Caminhos Políticos e Articulações
A presidente do CFMV, Ana Elisa Almeida, classifica a desregulamentação como risco sistêmico. “Precisamos dar mais segurança jurídica aos profissionais e proteger o bem-estar animal”, diz.
Um dos projetos em monitoramento é o PL 3.665/2024, de autoria do senador Hamilton Mourão, que trata de laboratórios veterinários, mas pode servir de ponto de partida para ampliar o debate sobre saúde suplementar pet.
A deputada estadual Joana Darc (União-AM), presente no debate da PetVet, reforça a necessidade de mobilização política da classe veterinária: “Se não ocuparem espaço no Congresso e nas assembleias, os profissionais continuarão falando apenas entre si”.

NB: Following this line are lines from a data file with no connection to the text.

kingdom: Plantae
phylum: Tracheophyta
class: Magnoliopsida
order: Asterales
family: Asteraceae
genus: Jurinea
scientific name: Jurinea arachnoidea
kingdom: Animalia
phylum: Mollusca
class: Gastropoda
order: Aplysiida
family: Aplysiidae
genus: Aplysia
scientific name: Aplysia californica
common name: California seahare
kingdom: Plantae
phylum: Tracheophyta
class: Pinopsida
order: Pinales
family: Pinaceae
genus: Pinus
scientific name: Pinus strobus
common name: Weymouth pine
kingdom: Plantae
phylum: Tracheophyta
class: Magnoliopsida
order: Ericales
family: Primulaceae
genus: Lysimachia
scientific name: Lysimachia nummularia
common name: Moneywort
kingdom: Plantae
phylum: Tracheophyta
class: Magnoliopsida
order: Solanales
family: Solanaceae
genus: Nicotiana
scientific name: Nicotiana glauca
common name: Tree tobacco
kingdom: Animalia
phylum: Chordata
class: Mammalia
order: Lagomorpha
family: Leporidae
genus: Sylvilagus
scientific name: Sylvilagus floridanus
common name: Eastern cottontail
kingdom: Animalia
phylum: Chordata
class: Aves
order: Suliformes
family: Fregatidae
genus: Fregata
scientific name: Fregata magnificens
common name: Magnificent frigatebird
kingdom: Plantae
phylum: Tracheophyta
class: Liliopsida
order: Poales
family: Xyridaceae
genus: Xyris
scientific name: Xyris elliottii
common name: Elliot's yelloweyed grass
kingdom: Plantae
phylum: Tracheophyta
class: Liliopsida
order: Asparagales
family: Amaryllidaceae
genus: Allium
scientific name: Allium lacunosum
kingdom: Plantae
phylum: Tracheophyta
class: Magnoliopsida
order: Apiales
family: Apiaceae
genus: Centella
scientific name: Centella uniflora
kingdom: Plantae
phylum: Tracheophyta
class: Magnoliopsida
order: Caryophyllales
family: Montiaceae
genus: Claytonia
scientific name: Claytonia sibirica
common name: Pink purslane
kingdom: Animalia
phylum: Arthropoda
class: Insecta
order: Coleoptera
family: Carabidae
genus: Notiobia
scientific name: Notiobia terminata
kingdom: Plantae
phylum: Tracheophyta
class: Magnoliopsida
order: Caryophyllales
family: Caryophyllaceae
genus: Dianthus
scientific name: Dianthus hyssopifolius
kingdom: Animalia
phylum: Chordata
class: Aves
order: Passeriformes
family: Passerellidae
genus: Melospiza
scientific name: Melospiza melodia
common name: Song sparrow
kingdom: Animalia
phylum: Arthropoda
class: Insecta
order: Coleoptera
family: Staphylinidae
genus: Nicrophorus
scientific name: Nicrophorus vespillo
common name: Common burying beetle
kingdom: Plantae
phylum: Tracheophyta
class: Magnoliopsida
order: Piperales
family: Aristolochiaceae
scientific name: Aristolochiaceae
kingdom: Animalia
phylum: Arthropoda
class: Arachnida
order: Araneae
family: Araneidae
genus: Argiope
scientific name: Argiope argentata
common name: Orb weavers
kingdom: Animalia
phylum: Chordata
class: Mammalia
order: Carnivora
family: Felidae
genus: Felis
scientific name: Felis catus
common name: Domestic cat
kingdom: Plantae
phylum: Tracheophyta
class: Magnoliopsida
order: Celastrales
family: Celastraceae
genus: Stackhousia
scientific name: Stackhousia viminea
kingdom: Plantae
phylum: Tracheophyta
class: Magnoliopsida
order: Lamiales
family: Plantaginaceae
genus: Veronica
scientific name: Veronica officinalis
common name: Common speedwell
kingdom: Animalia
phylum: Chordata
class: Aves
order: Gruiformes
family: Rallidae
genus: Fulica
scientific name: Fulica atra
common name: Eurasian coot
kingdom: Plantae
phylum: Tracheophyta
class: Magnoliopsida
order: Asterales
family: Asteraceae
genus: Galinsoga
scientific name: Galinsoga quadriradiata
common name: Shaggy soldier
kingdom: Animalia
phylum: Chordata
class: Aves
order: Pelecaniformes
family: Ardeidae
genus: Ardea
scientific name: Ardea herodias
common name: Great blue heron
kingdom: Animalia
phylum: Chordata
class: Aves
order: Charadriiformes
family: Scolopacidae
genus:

Em junho de 2025, o setor ganhou um reforço político com a criação da Frente Parlamentar da Medicina Veterinária, que sinaliza apoio histórico ao tema.
Perspectivas
O texto da proposta segue em refinamento, incluindo pilares como defesa do consumidor, padronização de estabelecimentos e independência técnica. O projeto conta com apoio de entidades como a Federação Nacional dos Corretores de Seguros (Fenacor) e o Sindan (Sindicato da Indústria de Produtos para Saúde Animal). Ambas veem na agência uma oportunidade de alinhar o setor ao conceito de One Health, que integra saúde animal, humana e ambiental.
Especialistas apontam que, se aprovada, a nova agência poderá reduzir riscos éticos e econômicos, além de fomentar inovações como telemedicina veterinária e nutrição personalizada. Os principais desafios, porém, continuam sendo a tramitação no Congresso e a resistência de operadoras, que temem maior escrutínio.
“O momento é de alinhar forças técnicas e políticas para que a ANS da Veterinária saia do papel, equilibrando as demandas de mercado com a valorização do trabalho médico-veterinário e o bem-estar animal”, reforça Almeida.